## 所给文本
帧间预测的模式决策过程中,常用的率失真决策一个流程是:设置模式参数->按此模式进行帧间预测(运动补偿)->编码模式信息与残差->计算码率r->计算重建误差d->计算率rd cost并判断是否使用此模式。VTM中将编码模式信息与残差及其后续部分封装到函数xEncodeInterResidual()中。xEncodeInterResidual()中会配置sbt参数并判断是否使用sbt。各模式配置好参数后,主要通过调用InterSearch::encodeResAndCalcRdInterCU()完成率失真计算,并调用xEncodeDontSplit()等函数添加块划分、dQP、色度QP偏执占用的比特,最终调用xCheckBestMode()判断是否使用该模式。
void EncCu::xEncodeInterResidual( CodingStructure *&tempCS
, CodingStructure *&bestCS
, Partitioner &partitioner
, const EncTestMode& encTestMode
, int residualPass
, bool* bestHasNonResi
, double* equBcwCost
)
{
...
{
reloadCU = true; // enable cu reloading
cu->skip = false;
cu->sbtInfo = 0;
const bool skipResidual = residualPass == 1;
if( skipResidual || histBestSbt == MAX_UCHAR || !CU::isSbtMode( histBestSbt ) )
{
m_pcInterSearch->encodeResAndCalcRdInterCU( *tempCS, partitioner, skipResidual );
if (tempCS->slice->getSPS()->getUseColorTrans())
{
bestCS->tmpColorSpaceCost = tempCS->tmpColorSpaceCost;
bestCS->firstColorSpaceSelected = tempCS->firstColorSpaceSelected;
}
numRDOTried += mtsAllowed ? 2 : 1;
xEncodeDontSplit( *tempCS, partitioner );
xCheckDQP( *tempCS, partitioner );
#if JVET_Q0267_RESET_CHROMA_QP_OFFSET
xCheckChromaQPOffset( *tempCS, partitioner );
#endif
...

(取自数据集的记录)
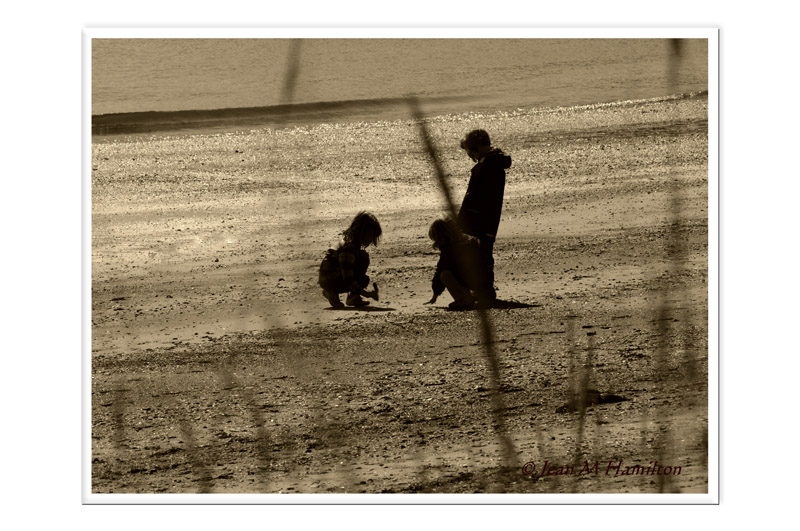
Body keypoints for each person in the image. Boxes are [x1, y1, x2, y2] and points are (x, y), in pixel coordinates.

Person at [457, 129, 512, 306]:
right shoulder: (491, 163)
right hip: (486, 218)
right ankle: (483, 291)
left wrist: (466, 217)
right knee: (482, 255)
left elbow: (478, 197)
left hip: (480, 219)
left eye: (469, 152)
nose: (469, 156)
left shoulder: (488, 166)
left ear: (476, 149)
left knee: (481, 255)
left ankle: (485, 293)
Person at [319, 211, 381, 307]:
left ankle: (353, 297)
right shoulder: (348, 248)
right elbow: (348, 279)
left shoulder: (353, 244)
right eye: (371, 237)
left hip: (334, 275)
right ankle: (331, 293)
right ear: (364, 233)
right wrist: (367, 294)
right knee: (361, 273)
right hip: (329, 279)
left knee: (363, 260)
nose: (372, 241)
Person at [424, 216, 481, 311]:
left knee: (444, 274)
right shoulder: (472, 241)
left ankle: (463, 300)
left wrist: (435, 294)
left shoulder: (449, 250)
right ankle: (473, 295)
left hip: (471, 280)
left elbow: (440, 271)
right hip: (483, 279)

## 任务事项 1
把上面的VTM帧间编码文字中从"帧间预测的模式决策过程中,常"开始、一直到"de()判断是否使用该模式。"为止的部分原样重新打出来。
## 任务事项 2
把上面的VTM帧间编码文字里以"帧间预测的模式决策过程中"开头的那一段改写成要点列表,保留主要信息。
## 任务事项 3
列出上面的VTM帧间编码文字中函数xEncodeInterResidual定义里的全部参数名。

## 任务结果 1
帧间预测的模式决策过程中,常用的率失真决策一个流程是:设置模式参数->按此模式进行帧间预测(运动补偿)->编码模式信息与残差->计算码率r->计算重建误差d->计算率rd cost并判断是否使用此模式。VTM中将编码模式信息与残差及其后续部分封装到函数xEncodeInterResidual()中。xEncodeInterResidual()中会配置sbt参数并判断是否使用sbt。各模式配置好参数后,主要通过调用InterSearch::encodeResAndCalcRdInterCU()完成率失真计算,并调用xEncodeDontSplit()等函数添加块划分、dQP、色度QP偏执占用的比特,最终调用xCheckBestMode()判断是否使用该模式。

## 任务结果 2
- 常用的率失真决策流程:设置模式参数 → 按此模式进行帧间预测(运动补偿)→ 编码模式信息与残差 → 计算码率r → 计算重建误差d → 计算rd cost,并判断是否使用此模式。
- VTM把编码模式信息与残差及其后续部分封装在函数xEncodeInterResidual()中。
- xEncodeInterResidual()会配置sbt参数,并判断是否使用sbt。
- 各模式配置好参数后,主要调用InterSearch::encodeResAndCalcRdInterCU()完成率失真计算。
- 接着调用xEncodeDontSplit()等函数,加上块划分、dQP、色度QP偏执占用的比特。
- 最后调用xCheckBestMode()判断是否使用该模式。

## 任务结果 3
tempCS、bestCS、partitioner、encTestMode、residualPass、bestHasNonResi、equBcwCost